## [Requirement]
Only the lines below from the one containing "Viac než 35-ročné skúsenosti" to the one containing "奇形诡异的谷地,灰白和褐色的岩层，加上许多地" should be repeated, both included and unchanged.

---------- Task data ----------

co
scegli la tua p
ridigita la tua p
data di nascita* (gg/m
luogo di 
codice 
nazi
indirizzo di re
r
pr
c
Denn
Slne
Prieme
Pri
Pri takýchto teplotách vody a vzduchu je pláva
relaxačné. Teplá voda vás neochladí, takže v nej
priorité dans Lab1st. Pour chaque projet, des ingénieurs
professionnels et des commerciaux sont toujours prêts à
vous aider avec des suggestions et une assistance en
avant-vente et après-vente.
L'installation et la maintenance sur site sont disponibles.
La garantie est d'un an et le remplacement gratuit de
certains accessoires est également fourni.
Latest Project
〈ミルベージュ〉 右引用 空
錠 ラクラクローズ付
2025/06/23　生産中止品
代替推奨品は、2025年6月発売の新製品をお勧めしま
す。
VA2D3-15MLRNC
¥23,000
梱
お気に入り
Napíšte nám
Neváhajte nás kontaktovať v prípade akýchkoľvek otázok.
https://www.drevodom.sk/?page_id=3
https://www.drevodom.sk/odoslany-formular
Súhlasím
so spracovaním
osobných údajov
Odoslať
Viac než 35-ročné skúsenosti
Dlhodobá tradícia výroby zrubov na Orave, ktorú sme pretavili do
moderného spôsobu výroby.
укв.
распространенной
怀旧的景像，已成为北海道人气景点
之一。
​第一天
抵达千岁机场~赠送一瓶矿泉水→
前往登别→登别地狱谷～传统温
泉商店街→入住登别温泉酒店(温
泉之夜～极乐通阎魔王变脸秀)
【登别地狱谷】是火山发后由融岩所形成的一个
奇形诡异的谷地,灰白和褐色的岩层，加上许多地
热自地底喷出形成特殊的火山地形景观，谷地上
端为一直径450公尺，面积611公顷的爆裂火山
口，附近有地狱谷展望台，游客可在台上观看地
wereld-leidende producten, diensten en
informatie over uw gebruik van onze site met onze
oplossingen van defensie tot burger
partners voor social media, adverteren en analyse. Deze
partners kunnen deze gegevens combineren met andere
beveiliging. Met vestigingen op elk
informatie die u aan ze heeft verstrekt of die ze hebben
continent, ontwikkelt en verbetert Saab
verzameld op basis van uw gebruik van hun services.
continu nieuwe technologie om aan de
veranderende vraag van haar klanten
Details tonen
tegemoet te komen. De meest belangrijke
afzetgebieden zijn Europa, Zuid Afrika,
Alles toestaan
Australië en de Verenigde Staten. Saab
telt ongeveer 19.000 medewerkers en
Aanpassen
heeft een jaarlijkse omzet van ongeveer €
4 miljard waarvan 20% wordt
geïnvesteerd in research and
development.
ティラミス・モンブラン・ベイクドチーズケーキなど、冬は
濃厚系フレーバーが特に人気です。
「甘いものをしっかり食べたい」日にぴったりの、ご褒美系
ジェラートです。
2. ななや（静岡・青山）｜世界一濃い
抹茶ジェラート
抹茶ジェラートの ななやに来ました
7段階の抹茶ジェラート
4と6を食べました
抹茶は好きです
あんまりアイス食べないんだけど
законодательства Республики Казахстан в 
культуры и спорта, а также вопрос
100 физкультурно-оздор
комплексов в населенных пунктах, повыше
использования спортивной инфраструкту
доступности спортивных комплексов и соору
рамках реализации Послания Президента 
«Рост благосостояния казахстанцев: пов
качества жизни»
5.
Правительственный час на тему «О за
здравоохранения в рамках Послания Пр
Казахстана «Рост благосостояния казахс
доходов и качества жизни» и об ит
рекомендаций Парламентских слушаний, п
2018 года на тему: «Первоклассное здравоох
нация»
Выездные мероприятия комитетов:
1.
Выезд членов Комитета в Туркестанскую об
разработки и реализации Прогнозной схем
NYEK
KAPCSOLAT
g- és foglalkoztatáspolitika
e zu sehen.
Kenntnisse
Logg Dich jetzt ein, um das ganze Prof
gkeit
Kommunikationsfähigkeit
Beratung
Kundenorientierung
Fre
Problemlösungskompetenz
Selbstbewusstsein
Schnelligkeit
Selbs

----------

## [The answer]
Viac než 35-ročné skúsenosti
Dlhodobá tradícia výroby zrubov na Orave, ktorú sme pretavili do
moderného spôsobu výroby.
укв.
распространенной
怀旧的景像，已成为北海道人气景点
之一。
​第一天
抵达千岁机场~赠送一瓶矿泉水→
前往登别→登别地狱谷～传统温
泉商店街→入住登别温泉酒店(温
泉之夜～极乐通阎魔王变脸秀)
【登别地狱谷】是火山发后由融岩所形成的一个
奇形诡异的谷地,灰白和褐色的岩层，加上许多地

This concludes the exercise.